Begin DATA SHOWN

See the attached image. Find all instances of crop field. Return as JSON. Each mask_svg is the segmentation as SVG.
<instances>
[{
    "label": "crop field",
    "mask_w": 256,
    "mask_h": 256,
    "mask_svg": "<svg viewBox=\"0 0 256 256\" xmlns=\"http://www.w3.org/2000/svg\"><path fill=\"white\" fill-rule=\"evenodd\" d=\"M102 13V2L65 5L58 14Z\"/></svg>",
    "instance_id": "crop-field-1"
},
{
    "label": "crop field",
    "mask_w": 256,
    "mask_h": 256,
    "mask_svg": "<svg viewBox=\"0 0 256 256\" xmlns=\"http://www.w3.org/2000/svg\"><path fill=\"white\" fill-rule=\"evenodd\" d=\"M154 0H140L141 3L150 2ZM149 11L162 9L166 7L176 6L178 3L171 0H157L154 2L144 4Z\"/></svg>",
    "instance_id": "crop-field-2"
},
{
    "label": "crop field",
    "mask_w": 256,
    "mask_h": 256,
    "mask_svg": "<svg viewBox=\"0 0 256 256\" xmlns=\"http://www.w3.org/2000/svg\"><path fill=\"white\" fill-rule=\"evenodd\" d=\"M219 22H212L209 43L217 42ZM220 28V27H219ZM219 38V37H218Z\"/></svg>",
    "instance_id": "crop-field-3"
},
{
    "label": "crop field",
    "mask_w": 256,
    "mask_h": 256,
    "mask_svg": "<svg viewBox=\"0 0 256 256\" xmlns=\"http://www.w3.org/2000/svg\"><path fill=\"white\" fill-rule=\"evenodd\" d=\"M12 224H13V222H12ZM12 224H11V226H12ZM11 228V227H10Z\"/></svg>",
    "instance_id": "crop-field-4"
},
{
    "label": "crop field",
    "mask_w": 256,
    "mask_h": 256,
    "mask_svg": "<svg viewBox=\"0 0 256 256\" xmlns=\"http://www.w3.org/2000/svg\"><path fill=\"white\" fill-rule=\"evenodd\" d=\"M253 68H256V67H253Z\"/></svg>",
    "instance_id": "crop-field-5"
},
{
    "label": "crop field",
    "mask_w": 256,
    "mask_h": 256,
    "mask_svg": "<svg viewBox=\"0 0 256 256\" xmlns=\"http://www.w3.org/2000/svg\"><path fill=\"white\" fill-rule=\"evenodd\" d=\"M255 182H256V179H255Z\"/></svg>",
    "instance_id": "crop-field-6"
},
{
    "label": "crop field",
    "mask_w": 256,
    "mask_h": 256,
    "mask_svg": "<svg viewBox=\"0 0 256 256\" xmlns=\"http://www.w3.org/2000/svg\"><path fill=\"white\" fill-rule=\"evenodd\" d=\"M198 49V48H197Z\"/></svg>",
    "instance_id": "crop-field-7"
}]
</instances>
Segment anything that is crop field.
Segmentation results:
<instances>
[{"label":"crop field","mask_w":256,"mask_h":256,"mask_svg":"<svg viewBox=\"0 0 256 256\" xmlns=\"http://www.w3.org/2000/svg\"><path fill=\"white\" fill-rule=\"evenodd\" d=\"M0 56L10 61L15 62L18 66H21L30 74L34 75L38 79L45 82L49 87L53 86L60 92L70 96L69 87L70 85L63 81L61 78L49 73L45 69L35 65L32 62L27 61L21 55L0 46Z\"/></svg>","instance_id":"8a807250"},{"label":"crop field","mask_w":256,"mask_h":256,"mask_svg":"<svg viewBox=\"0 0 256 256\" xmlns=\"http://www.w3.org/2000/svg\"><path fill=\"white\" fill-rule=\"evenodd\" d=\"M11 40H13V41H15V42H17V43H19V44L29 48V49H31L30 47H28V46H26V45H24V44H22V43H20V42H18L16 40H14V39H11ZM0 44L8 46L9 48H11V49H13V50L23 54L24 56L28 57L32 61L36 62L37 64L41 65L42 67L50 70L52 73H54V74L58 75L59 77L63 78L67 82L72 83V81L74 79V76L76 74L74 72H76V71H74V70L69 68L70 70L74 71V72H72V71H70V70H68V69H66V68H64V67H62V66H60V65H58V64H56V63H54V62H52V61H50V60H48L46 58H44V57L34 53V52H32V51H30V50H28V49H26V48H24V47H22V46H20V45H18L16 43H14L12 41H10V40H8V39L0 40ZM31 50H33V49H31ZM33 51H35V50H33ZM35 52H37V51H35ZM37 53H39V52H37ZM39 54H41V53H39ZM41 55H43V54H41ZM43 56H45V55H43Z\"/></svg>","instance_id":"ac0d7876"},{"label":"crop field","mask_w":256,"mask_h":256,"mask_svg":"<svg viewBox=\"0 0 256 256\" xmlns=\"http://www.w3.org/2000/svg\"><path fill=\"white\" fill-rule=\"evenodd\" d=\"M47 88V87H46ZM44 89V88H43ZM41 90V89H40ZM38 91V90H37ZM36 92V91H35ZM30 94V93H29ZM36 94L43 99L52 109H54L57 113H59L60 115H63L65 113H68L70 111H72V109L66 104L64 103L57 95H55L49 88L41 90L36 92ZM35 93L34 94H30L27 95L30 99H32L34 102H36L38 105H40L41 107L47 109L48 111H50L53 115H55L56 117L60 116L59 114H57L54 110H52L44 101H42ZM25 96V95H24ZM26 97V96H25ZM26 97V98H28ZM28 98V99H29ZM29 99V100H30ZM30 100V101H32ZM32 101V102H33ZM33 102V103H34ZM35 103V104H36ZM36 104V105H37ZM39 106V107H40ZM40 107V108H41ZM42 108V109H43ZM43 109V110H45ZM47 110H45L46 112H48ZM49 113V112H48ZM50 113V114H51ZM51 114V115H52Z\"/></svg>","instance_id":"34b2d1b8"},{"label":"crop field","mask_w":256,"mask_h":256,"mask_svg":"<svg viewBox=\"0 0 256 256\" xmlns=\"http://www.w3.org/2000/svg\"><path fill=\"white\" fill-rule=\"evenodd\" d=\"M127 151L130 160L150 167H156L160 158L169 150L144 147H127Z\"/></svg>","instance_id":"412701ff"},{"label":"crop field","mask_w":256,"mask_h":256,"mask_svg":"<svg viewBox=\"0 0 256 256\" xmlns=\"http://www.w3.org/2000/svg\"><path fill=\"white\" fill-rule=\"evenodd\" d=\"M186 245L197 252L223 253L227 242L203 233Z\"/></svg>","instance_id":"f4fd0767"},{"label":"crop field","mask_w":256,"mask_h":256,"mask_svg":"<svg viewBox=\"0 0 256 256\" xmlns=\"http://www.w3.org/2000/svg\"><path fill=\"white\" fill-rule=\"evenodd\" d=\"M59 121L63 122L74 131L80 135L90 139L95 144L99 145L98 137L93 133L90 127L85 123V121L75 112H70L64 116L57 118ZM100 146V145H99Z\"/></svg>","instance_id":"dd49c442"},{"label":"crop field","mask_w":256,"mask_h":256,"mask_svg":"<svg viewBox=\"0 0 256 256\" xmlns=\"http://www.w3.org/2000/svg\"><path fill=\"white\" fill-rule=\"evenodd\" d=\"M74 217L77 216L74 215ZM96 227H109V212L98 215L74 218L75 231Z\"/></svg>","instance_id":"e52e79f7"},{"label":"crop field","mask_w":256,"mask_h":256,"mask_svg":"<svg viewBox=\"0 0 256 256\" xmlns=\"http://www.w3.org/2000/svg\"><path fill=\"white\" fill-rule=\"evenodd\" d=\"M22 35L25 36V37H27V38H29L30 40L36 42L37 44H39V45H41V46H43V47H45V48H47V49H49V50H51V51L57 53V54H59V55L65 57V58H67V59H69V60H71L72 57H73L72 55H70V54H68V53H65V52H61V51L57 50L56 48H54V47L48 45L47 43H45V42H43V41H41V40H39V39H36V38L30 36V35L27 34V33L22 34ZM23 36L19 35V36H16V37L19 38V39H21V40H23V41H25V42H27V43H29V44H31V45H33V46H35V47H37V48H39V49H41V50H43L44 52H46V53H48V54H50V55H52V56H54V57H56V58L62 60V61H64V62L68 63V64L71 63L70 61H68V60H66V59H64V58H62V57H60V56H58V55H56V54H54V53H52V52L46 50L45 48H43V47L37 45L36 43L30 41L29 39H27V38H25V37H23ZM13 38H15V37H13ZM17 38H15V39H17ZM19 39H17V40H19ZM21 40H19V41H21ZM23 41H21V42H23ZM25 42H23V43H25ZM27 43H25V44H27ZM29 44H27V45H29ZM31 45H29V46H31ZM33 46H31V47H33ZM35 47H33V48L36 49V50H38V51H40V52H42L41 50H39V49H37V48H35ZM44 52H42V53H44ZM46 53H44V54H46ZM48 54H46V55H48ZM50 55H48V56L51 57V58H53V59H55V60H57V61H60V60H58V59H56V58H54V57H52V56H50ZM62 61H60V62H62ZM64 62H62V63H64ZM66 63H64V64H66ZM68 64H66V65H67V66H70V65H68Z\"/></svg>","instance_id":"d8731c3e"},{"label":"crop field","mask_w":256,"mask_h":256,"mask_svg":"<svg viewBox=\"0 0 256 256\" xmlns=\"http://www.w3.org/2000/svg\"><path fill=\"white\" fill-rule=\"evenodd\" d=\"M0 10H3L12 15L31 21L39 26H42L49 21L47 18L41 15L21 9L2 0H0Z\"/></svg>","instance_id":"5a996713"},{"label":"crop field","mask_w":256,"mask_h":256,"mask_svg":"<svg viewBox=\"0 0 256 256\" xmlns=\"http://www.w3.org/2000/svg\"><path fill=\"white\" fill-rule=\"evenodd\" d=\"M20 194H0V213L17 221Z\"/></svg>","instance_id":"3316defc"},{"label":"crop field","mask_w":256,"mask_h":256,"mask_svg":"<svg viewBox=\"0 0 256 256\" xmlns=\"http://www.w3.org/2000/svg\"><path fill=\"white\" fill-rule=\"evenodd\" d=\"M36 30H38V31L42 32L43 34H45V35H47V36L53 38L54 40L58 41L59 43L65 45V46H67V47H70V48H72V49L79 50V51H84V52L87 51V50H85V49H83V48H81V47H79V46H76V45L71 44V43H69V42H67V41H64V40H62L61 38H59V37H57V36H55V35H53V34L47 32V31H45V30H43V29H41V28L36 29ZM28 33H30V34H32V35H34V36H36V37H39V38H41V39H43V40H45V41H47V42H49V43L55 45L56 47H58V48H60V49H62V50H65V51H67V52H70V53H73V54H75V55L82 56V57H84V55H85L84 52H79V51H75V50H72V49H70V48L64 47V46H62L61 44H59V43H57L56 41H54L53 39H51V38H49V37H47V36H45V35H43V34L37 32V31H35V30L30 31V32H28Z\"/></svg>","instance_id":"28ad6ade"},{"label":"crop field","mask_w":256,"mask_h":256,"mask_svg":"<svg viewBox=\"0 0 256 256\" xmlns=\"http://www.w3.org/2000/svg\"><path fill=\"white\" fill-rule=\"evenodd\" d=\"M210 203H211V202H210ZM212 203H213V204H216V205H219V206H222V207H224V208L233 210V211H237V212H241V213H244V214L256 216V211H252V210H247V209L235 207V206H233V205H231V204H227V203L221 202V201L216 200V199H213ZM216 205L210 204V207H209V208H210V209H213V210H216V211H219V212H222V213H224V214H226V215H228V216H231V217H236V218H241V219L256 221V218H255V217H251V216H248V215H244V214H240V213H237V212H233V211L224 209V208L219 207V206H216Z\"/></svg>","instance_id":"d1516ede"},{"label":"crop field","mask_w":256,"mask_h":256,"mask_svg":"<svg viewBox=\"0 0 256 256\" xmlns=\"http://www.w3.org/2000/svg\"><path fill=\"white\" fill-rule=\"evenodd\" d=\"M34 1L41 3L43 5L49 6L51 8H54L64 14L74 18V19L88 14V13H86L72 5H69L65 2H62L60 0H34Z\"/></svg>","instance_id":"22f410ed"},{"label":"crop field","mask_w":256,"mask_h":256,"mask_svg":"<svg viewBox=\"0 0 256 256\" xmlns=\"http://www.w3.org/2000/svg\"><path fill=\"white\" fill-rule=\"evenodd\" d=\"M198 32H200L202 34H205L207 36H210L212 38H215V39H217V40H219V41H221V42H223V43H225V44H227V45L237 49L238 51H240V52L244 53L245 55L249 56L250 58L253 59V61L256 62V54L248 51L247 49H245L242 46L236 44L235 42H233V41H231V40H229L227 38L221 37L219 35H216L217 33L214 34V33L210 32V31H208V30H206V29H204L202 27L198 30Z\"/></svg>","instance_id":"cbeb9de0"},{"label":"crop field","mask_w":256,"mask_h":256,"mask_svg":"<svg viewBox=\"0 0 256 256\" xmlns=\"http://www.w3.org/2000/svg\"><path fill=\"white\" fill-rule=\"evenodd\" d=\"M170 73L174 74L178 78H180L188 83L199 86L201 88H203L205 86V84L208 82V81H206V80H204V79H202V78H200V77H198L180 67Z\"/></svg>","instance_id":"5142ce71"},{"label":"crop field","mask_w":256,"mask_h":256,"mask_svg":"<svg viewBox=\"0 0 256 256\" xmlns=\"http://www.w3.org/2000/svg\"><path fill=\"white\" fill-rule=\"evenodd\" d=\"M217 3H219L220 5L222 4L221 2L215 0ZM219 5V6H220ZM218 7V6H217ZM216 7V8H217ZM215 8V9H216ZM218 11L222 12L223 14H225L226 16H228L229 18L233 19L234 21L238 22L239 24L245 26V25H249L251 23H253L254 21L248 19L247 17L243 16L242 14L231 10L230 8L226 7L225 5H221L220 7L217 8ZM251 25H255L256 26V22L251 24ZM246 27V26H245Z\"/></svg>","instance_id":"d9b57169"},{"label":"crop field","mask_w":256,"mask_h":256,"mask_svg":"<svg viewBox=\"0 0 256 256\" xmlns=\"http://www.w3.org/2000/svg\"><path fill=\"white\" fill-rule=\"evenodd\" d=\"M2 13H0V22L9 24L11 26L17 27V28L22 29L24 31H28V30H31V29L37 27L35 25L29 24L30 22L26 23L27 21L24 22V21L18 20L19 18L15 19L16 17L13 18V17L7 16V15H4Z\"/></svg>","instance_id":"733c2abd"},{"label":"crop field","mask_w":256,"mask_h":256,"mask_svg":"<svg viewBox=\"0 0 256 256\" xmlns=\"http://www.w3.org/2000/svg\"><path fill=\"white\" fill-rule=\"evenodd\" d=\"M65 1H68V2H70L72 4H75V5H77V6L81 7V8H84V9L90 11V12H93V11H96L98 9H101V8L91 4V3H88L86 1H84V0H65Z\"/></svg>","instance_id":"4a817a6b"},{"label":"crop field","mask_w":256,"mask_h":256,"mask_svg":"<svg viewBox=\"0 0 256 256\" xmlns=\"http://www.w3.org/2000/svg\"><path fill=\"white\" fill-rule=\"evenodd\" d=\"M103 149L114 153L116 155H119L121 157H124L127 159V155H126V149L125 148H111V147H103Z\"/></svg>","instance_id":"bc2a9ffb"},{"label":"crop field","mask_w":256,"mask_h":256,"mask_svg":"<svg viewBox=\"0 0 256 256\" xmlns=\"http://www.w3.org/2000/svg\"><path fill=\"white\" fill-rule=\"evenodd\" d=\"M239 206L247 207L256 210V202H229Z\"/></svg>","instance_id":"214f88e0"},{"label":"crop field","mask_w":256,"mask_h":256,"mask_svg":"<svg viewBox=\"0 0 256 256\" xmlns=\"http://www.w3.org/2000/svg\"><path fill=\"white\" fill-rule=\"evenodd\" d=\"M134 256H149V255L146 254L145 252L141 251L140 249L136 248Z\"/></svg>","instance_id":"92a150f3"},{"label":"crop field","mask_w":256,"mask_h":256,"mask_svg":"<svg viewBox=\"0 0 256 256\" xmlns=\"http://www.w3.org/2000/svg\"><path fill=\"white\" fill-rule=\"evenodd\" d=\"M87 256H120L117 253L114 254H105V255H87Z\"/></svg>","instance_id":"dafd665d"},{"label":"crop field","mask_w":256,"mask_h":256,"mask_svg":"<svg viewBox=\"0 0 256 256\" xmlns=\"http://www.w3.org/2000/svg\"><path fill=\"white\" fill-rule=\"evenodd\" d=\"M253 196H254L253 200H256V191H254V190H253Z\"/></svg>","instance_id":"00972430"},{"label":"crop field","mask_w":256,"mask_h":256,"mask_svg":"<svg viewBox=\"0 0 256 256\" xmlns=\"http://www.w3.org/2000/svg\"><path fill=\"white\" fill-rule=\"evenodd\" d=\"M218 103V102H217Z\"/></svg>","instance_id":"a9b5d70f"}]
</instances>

End DATA SHOWN

Could you rewrite the entries as a Markdown table with the columns Row and Text, covering every line from the start of the entries through the line containing "0H140L141 3L150 2ZM149", inclusive, with blank lines left out?

| Row | Text |
|---|---|
| 1 | See the attached image. Find all instances of crop field. Return as JSON. Each mask_svg is the segmentation as SVG. |
| 2 | <instances> |
| 3 | [{ |
| 4 |     "label": "crop field", |
| 5 |     "mask_w": 256, |
| 6 |     "mask_h": 256, |
| 7 |     "mask_svg": "<svg viewBox=\"0 0 256 256\" xmlns=\"http://www.w3.org/2000/svg\"><path fill=\"white\" fill-rule=\"evenodd\" d=\"M102 13V2L65 5L58 14Z\"/></svg>", |
| 8 |     "instance_id": "crop-field-1" |
| 9 | }, |
| 10 | { |
| 11 |     "label": "crop field", |
| 12 |     "mask_w": 256, |
| 13 |     "mask_h": 256, |
| 14 |     "mask_svg": "<svg viewBox=\"0 0 256 256\" xmlns=\"http://www.w3.org/2000/svg\"><path fill=\"white\" fill-rule=\"evenodd\" d=\"M154 0H140L141 3L150 2ZM149 11L162 9L166 7L176 6L178 3L171 0H157L154 2L144 4Z\"/></svg>", |